Abstract

ABSTRACT This paper critically examines and theorizes how digital technologies and forms of communication, such as men-only private chat groups, facilitate and mediate the forms of masculinity young heterosexual men in the UK co-construct, perform and negotiate in their homosocial interactions. Qualitative data is drawn from 8 focus groups and 17 one-to-one interviews with young men aged 18–25 years, who identify as cisgender and heterosexual (N = 40), which is analysed using critical masculinity theories, including the concept of homosociality. Key findings indicate that the characteristics of online communication, including 24/7 connectivity and the ability to rapidly share online content, such as texts in men-only private chat groups, via the infrastructure of digital platforms, technologies and devices, facilitate ‘digitally mediated homosociality’, which changes in response to gendered hierarchies, relational norms and interactional needs.
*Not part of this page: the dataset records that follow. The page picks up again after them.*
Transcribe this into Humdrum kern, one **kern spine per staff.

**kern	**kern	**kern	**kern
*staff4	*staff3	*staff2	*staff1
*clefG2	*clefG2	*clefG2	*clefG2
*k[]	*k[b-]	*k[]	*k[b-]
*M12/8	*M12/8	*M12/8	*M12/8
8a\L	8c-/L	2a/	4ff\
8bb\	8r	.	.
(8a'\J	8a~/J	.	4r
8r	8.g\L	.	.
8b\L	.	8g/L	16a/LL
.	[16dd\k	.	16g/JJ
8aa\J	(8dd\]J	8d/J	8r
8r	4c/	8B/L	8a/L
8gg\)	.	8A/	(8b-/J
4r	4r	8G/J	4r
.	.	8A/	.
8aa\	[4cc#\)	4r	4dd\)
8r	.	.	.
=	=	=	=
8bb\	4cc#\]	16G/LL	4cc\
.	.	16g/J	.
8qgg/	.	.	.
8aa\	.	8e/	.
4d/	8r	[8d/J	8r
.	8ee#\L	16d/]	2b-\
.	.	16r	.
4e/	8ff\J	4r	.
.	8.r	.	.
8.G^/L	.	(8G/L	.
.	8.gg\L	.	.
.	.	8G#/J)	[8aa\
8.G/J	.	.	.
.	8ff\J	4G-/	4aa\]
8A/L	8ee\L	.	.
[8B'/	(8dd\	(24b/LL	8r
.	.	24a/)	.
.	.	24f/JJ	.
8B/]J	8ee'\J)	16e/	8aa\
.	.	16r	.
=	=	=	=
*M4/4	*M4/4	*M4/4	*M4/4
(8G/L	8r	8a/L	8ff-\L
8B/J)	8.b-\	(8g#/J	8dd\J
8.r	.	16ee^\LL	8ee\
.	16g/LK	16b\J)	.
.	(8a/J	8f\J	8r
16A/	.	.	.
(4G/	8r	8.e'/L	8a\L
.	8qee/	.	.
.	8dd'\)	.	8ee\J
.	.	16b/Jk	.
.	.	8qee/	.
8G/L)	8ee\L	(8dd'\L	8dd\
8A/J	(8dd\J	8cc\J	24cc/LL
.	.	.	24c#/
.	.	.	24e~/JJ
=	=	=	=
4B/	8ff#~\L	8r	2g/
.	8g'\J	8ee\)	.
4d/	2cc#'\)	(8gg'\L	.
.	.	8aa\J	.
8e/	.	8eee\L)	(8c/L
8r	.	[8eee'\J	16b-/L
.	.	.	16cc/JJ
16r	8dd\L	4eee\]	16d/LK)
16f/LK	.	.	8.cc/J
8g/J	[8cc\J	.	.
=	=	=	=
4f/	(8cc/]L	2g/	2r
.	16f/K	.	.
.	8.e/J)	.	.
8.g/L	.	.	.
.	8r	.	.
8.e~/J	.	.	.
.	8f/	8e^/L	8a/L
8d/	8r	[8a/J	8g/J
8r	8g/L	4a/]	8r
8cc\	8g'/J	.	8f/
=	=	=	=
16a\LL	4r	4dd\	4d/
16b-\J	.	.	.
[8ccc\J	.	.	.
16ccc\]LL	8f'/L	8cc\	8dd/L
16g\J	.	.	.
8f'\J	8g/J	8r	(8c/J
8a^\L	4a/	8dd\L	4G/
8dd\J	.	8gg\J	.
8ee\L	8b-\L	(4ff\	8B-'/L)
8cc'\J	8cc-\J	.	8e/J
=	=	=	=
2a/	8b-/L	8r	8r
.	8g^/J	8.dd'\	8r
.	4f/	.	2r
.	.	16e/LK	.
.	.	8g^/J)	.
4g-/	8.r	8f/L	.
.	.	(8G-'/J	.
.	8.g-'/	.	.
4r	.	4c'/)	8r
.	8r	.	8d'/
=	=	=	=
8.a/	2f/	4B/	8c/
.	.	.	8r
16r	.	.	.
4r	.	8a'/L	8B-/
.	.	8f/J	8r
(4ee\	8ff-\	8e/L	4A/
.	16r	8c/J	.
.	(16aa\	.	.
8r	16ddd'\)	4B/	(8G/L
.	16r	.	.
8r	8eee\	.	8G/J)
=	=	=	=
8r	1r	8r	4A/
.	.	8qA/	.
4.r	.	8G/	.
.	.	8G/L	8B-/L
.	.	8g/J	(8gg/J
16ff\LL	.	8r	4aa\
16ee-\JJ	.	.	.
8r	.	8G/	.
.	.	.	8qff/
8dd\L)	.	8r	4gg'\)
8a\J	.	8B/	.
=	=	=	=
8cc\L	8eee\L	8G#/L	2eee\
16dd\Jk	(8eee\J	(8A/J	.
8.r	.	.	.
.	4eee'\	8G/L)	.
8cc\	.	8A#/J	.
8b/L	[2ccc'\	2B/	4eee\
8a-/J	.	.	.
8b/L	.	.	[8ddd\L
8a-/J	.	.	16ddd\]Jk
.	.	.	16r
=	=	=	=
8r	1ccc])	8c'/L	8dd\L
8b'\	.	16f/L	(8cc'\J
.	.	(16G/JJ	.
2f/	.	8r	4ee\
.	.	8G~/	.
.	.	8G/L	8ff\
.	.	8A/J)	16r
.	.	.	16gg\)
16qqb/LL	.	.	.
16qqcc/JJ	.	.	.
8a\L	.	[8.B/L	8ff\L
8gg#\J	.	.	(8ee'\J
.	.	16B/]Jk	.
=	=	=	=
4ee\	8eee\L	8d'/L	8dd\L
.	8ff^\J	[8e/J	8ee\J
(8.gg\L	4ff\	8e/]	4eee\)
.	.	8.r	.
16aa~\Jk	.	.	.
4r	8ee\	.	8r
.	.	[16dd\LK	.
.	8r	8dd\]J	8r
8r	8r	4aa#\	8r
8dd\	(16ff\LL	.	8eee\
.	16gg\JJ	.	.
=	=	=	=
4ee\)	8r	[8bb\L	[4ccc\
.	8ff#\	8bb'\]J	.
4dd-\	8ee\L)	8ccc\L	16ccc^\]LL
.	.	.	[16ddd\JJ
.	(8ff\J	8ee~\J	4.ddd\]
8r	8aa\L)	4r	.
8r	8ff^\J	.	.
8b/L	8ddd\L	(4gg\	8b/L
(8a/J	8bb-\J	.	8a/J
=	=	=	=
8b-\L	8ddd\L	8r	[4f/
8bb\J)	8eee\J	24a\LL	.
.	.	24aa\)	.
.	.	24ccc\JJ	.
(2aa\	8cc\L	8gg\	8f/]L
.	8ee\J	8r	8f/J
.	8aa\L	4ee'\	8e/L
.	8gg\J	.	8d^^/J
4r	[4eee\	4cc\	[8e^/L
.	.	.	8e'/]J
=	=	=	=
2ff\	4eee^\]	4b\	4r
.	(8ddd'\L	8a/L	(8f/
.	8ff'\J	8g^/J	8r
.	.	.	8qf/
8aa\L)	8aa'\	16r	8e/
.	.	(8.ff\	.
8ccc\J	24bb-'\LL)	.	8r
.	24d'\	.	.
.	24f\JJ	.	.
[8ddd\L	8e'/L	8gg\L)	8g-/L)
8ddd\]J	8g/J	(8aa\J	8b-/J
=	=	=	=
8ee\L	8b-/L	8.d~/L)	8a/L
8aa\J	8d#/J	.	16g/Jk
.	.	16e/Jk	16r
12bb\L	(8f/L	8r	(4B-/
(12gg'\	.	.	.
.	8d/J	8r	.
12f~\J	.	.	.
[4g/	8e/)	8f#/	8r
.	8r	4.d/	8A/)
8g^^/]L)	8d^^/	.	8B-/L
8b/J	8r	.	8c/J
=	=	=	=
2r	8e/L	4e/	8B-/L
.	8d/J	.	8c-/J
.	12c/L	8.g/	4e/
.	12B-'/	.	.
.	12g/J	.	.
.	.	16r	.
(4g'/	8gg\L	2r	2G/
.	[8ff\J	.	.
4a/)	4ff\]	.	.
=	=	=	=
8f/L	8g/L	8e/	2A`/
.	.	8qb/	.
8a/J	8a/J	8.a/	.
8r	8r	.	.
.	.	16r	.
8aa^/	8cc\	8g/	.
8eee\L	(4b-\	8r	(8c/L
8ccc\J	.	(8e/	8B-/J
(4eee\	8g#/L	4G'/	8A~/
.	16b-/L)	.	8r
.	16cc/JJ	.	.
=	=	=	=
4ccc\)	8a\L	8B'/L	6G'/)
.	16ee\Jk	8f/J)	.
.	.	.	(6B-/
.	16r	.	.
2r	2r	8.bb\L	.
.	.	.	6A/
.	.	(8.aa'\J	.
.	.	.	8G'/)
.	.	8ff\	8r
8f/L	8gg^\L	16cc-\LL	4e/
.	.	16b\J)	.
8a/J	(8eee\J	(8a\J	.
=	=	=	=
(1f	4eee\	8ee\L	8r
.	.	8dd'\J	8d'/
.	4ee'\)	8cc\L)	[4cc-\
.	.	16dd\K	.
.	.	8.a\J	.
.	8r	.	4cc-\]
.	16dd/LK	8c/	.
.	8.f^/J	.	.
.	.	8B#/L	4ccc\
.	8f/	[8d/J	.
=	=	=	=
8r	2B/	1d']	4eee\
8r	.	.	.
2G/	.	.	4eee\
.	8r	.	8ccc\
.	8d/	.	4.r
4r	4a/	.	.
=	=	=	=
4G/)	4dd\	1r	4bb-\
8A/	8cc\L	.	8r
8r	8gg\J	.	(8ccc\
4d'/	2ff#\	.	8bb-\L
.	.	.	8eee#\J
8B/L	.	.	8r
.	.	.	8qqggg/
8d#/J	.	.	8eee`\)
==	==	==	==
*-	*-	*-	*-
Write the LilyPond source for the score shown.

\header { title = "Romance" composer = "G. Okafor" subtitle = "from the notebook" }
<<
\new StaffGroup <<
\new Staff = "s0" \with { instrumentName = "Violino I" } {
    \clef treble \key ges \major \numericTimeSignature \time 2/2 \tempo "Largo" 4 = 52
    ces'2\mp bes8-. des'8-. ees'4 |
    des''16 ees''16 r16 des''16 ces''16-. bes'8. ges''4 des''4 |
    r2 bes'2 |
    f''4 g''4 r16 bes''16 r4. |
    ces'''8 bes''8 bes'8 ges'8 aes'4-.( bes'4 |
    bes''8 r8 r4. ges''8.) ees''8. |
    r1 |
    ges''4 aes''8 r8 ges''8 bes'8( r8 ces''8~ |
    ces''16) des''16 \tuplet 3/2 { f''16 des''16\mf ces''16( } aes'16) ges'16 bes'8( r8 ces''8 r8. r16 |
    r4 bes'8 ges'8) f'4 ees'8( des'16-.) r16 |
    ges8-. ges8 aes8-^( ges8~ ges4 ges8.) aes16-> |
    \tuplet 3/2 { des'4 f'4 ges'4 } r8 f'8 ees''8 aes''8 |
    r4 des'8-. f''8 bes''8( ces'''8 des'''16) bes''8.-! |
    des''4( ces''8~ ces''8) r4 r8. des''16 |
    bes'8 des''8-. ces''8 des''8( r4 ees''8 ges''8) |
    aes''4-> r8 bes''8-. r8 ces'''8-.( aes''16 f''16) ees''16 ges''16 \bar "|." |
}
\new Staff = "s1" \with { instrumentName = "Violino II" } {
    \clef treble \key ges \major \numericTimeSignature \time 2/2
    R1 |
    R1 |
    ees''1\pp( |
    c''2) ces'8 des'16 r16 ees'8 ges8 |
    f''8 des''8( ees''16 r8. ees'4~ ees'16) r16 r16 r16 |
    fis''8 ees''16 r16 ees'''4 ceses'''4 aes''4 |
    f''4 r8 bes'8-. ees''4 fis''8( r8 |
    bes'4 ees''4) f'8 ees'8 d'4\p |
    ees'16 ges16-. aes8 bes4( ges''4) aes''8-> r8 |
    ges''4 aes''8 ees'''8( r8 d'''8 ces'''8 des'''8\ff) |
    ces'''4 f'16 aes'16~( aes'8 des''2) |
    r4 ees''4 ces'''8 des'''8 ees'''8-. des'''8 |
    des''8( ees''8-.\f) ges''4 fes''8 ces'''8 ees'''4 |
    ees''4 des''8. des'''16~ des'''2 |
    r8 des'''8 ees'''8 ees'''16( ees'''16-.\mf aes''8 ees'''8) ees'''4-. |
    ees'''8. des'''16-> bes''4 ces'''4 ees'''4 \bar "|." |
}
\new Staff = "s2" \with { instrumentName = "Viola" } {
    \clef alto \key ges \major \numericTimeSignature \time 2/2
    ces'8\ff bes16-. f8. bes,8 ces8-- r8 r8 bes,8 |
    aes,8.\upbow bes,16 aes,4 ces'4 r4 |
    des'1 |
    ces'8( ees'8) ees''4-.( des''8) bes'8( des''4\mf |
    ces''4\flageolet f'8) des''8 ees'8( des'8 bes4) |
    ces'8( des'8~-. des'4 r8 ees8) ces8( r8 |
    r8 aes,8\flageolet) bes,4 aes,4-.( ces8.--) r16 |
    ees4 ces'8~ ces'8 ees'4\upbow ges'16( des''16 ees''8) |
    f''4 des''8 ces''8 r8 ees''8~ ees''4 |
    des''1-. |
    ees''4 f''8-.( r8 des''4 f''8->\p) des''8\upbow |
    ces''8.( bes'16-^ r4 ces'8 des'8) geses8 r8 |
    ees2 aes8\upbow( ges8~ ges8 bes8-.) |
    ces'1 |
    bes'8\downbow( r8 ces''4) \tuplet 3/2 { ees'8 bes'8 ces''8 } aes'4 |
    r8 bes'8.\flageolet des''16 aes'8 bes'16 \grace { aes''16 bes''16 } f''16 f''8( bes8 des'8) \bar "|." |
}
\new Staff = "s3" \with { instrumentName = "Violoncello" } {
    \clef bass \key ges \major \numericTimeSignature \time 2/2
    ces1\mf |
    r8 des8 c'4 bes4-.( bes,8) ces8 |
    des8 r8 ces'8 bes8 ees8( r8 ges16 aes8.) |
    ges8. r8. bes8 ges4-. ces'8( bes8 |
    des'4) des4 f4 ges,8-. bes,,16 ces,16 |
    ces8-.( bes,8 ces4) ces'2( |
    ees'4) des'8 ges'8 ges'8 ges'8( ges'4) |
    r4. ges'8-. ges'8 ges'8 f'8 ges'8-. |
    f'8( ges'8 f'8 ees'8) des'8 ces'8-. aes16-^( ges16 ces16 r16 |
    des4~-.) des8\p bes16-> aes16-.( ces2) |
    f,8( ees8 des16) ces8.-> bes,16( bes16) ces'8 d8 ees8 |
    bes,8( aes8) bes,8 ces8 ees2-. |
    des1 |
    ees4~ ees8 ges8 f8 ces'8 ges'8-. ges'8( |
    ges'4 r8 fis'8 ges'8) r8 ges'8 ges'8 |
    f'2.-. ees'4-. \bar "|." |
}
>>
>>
While participants often use online communications to engage in non-hierarchical homosociality via practices that enhance camaraderie, solidarity and emotional intimacy with other men, they also use them for hierarchical homosociality to acquire masculine status via practices that include non-consensually sexting teenage girls and women’s ‘nudes’, though they defensively distanced themselves from misogyny. We conclude by outlining how these findings can inform educational interventions that tackle misogyny and promote non-hierarchical masculinities.